- **Problem**:
Among the entries that follow, some lines contain the word "root". Show all of them.

(Records drawn from a dataset)

━━━━━━

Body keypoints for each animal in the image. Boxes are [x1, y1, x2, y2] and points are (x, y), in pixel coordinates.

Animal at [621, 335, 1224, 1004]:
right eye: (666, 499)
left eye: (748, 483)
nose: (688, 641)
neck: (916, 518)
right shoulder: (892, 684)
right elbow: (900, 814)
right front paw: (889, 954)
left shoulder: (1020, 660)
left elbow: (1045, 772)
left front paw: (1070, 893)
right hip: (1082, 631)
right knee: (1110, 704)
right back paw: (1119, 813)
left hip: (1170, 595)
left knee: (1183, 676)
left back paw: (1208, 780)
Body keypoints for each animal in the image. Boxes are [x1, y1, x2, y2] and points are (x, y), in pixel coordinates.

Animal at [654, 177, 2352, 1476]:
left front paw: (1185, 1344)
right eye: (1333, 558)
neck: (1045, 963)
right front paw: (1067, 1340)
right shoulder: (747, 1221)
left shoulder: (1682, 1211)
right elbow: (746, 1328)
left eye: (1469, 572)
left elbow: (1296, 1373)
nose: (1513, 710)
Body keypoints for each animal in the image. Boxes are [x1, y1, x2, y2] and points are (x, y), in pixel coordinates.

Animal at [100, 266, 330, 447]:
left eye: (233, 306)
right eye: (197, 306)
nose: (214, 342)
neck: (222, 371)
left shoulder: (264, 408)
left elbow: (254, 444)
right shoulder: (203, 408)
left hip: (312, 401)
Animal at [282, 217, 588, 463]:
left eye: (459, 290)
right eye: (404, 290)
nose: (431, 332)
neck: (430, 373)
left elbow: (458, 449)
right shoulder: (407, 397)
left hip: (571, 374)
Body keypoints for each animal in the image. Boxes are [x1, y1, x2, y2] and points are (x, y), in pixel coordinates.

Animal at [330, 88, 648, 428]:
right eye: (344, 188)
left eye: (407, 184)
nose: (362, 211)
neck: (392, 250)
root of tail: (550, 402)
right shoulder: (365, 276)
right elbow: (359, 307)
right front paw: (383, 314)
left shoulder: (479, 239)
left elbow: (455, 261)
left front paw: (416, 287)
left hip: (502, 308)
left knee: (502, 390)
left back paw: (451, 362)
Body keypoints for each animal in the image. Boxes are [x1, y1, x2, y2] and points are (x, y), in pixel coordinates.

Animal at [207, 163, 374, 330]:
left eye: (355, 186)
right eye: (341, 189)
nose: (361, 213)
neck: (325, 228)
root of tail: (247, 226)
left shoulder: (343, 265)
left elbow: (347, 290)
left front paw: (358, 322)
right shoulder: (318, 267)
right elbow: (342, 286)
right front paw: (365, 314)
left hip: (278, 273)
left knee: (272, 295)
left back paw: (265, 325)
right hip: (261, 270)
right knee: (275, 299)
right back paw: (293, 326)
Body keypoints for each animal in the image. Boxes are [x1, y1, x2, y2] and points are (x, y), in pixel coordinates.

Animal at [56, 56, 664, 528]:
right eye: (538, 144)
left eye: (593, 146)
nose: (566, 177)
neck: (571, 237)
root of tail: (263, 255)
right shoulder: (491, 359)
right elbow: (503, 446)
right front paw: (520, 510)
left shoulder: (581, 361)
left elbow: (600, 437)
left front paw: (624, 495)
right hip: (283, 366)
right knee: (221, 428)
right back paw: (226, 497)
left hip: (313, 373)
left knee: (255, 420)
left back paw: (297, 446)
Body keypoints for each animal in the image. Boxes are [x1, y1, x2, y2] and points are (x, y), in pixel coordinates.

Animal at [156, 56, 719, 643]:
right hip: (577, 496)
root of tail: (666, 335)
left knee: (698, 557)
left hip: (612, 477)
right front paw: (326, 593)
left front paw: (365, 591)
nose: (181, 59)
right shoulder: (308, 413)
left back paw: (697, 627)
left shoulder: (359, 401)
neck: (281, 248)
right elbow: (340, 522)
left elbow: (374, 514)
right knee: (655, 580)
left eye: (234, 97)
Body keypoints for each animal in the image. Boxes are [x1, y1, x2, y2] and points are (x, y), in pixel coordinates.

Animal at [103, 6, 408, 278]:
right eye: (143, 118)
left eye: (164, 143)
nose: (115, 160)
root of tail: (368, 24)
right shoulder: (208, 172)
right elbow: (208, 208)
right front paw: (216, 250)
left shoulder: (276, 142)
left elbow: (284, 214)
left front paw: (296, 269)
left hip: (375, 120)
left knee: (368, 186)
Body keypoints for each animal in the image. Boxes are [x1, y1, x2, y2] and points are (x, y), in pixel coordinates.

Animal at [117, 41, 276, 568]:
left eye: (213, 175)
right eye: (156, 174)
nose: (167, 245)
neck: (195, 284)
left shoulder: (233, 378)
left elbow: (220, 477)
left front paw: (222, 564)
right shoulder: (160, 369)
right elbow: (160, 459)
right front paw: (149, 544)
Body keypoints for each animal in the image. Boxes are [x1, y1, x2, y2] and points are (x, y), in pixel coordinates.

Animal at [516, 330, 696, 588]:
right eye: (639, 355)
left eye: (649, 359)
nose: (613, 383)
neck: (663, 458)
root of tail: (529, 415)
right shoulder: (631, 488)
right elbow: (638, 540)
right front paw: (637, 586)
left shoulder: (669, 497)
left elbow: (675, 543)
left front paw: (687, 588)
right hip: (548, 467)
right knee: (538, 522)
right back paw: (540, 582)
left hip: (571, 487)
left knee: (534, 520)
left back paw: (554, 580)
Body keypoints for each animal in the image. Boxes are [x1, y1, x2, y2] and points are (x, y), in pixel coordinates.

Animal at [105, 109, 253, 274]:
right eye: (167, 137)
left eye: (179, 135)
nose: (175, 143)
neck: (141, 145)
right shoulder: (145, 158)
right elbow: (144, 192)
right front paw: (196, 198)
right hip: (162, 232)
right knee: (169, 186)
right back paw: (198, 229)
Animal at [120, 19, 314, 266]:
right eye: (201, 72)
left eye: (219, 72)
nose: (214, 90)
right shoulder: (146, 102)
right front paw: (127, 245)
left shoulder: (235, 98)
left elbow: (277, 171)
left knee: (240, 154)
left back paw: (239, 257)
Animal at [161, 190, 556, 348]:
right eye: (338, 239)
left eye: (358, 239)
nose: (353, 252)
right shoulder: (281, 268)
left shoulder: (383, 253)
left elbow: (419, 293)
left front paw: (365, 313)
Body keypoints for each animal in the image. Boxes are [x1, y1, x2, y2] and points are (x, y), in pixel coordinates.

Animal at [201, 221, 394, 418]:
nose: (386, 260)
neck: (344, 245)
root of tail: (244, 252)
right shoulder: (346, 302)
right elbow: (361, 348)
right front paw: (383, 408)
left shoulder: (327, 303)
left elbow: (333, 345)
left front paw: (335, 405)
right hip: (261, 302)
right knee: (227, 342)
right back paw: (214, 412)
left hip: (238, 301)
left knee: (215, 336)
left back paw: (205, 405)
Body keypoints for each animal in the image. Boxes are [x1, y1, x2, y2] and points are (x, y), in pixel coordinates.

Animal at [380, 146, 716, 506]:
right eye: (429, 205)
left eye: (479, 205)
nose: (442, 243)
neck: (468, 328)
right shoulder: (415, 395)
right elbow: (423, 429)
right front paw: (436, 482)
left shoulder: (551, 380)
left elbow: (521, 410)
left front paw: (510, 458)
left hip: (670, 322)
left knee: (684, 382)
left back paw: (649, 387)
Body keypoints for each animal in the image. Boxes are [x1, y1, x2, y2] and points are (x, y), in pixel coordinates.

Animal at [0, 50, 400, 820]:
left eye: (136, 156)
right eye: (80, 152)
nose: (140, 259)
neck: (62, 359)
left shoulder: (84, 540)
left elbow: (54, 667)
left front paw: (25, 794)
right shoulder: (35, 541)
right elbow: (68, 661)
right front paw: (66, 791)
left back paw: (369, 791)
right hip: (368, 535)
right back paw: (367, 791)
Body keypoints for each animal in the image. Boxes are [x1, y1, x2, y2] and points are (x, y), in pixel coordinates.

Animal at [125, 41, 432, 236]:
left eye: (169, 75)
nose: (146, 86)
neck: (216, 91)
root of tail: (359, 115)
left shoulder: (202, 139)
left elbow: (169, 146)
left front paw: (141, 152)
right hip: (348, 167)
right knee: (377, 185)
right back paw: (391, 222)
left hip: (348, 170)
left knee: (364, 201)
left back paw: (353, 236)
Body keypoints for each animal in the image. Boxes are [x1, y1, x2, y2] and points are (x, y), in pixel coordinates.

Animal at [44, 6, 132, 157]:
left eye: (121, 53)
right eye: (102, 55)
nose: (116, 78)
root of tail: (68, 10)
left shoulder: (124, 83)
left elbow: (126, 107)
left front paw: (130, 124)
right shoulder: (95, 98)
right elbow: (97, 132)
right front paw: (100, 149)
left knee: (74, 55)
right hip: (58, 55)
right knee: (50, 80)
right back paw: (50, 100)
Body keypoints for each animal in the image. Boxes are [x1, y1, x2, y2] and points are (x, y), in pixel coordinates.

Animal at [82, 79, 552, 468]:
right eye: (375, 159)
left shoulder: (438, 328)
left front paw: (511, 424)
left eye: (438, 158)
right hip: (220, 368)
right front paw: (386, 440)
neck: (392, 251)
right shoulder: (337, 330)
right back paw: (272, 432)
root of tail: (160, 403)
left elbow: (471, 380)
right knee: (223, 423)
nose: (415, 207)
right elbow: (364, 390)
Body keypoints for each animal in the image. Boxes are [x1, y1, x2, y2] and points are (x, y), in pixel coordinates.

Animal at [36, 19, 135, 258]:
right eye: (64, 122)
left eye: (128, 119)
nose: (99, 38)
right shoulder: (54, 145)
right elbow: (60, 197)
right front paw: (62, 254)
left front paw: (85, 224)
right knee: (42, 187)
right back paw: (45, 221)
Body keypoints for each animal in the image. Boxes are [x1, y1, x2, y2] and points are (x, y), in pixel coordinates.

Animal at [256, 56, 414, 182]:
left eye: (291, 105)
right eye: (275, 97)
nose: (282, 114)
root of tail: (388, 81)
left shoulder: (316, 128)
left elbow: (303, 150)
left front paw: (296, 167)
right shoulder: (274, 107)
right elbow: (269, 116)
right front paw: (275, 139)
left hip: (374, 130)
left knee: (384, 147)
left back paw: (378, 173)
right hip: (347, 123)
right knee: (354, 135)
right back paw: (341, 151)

━━━━━━

- **Response for this exercise**:
root of tail: (550, 402)
root of tail: (247, 226)
root of tail: (263, 255)
root of tail: (666, 335)
root of tail: (368, 24)
root of tail: (529, 415)
root of tail: (244, 252)
root of tail: (359, 115)
root of tail: (68, 10)
root of tail: (160, 403)
root of tail: (388, 81)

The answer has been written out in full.